**Problem 1**: Please quote the article on Prince's music returning to streaming, from "To be certain, the" up to and including "plays can be.".
**Problem 2**:
Answer these questions from the article on Prince's music returning to streaming:
(a) Which streaming service was the sole exception to Prince keeping his albums off streaming since 2015?
(b) About how many Spotify streams has Whores of Tijuana had since May 2010?
(c) In what month is the reissue of "Purple Rain" due?

**Selected extract**:
That is because last week — when a big chunk of the musician's catalog reappeared on streaming platforms such as Spotify, Apple Music and Napster — his fans flocked to listen to albums that had been systematically kept from them by Prince himself since 2015. The sole exception was Tidal, the service co-owned by Shawn "Jay Z" Carter that gave him complete control over the way his catalog was presented — and paid him well enough.

Despite Prince's contention in a November 2015 interview that no musician "got rich off digital sales," the sudden reappearance of his music on streaming services may prove to be a big posthumous boost to his estate — just as it was for Michael Jackson, whose music royalties put his estate back in the black after he died. That is because since last year, streaming now counts toward singles and album certifications.

In the week following his music being re-released to streaming platforms, Prince songs were streamed nearly 6 million times, according to data from BuzzAngle Music, rivaling the 7.8 millions of streams his music saw week following his death in April 2016.

To be certain, the economics of the streaming business depends largely on the profile of the artist. The more famous the artist, and the larger the fan base, the more lucrative streaming plays can be.

Spotify does not disclose its average royalty rate for artists. However, in May 2016, Digital Music News reported on an anonymous group whose music had been streamed on the service more than a million times between October 2013 and February 2014. The group received a total payout of less than $5,000, or less than a cent per stream.

Trent Ramseyer, a drummer for the California-based independent rock band Whores of Tijuana, told CNBC recently that since May 2010, the group has had approximately 80,000 streams on Spotify. It has received total royalties of $339.

Explaining that payouts vary, Ramseyer said that his group has "never been given an explanation of price breakdowns, but I believe they are affected by how long the song is actually played or completed." While that amount may seem insignificant, Ramseyer disagreed, citing the changed nature of the industry.

"For small, independent bands, this amount can outperform CD and vinyl sales, since streaming music has become an easy format and there isn't material cost," he said.

Yet for a marquee artist — especially an established one whose audience rediscovers them after death — those figures can be significantly higher.

Several songs from Prince's breakout hit "Purple Rain" — which is certified multiplatinum by the Recording Industry Association of America — immediately surged to the top of Spotify's "Viral 50" charts in the days following his return to streaming. The album was also the most streamed Prince album in the days following its reappearance on streaming platforms, BuzzAngle data showed.

"An artist can net around $70,000 per 10,000,000 streams on Spotify," said Christian Barker, a Nashville-based entertainment attorney who specializes in musician royalties. He told CNBC that streaming is immensely profitable for pop artists.

"Michael Jackson has netted between $5 million and $10 million annually in streaming revenue alone since his death," he said.

Some have argued that, by making his music available digitally, Prince's wishes have been dishonored. However, Barker said that streaming may help his estate gird itself financially, being that he died without a will.

"At this point in time, the best way to preserve those assets and therefore prolong the charitable impact of the estate, is to monetize the estate in any and all possible ways," he said.

One of those ways include a resurgence in old album sales, as well as bringing daylight to a hidden cache of music.

A reissue of Prince's 1984 album "Purple Rain" is due in June, along with some previously unreleased music. Mara Schwartz Kuge, president and founder of Superior Music Publishing in Los Angeles, said that there is likely to be a large receptive audience for it.

"Prince is still a tremendously popular artist, even with younger audiences," Kuge said. "He was actively touring until literally the week he died, and his songs have held up brilliantly."

**Dataset**:
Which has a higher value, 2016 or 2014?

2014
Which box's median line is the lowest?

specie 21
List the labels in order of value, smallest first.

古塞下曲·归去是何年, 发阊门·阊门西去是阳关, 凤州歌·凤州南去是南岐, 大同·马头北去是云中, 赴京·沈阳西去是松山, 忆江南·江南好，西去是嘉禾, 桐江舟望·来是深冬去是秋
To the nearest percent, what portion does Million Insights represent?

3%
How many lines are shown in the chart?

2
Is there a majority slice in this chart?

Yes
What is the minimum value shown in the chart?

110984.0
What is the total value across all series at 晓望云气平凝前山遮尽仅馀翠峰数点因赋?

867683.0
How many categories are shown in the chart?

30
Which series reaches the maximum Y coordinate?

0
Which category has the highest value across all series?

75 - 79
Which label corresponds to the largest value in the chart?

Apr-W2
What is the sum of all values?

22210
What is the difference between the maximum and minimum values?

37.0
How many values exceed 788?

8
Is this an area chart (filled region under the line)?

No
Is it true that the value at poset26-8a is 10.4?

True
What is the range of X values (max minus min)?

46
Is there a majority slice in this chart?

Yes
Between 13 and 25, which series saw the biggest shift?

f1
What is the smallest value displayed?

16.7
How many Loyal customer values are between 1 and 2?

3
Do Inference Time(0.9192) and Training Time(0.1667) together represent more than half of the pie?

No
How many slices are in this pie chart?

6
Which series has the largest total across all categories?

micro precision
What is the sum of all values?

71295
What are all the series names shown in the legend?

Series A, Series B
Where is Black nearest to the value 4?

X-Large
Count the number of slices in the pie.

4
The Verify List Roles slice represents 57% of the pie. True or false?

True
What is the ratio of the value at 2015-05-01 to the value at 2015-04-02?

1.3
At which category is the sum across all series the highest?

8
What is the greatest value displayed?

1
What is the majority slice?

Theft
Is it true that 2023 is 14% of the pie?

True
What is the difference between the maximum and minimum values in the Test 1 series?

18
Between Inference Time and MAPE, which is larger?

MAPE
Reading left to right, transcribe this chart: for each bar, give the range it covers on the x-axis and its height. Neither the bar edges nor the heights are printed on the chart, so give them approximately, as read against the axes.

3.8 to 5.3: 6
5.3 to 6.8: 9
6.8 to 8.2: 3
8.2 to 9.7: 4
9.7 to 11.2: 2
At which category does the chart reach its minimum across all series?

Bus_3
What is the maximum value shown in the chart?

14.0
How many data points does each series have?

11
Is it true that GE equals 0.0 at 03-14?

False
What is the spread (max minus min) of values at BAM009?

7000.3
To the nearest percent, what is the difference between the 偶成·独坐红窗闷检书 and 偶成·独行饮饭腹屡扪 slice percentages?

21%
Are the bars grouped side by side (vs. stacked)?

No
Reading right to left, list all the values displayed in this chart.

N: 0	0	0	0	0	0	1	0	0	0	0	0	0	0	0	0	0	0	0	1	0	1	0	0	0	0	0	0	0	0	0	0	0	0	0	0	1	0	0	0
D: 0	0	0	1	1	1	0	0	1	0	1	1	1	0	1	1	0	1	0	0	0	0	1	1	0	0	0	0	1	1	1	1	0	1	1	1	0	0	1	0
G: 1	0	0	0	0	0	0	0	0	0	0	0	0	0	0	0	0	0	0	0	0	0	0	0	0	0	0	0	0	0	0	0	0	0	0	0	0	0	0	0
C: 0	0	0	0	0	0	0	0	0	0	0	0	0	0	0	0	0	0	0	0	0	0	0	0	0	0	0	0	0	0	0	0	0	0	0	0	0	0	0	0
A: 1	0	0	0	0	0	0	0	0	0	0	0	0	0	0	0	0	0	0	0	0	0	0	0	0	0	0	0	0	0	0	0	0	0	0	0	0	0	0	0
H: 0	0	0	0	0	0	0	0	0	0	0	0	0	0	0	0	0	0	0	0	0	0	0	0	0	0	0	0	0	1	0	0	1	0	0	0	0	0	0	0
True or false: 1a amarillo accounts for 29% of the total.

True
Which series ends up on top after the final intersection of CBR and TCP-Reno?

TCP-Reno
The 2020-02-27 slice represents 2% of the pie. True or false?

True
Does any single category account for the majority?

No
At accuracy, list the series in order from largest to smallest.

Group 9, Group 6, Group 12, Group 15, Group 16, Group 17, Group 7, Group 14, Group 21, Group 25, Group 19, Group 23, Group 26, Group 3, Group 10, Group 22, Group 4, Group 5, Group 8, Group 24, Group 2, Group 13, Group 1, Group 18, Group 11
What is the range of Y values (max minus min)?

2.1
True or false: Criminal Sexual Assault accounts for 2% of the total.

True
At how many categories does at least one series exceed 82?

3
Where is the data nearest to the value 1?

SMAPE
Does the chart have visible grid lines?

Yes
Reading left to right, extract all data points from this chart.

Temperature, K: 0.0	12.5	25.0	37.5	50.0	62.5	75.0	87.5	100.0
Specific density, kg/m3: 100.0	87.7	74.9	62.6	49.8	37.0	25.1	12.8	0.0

**Exercise answer 1**:
To be certain, the economics of the streaming business depends largely on the profile of the artist. The more famous the artist, and the larger the fan base, the more lucrative streaming plays can be.

**Exercise answer 2**:
(a) Tidal
(b) Approximately 80,000
(c) June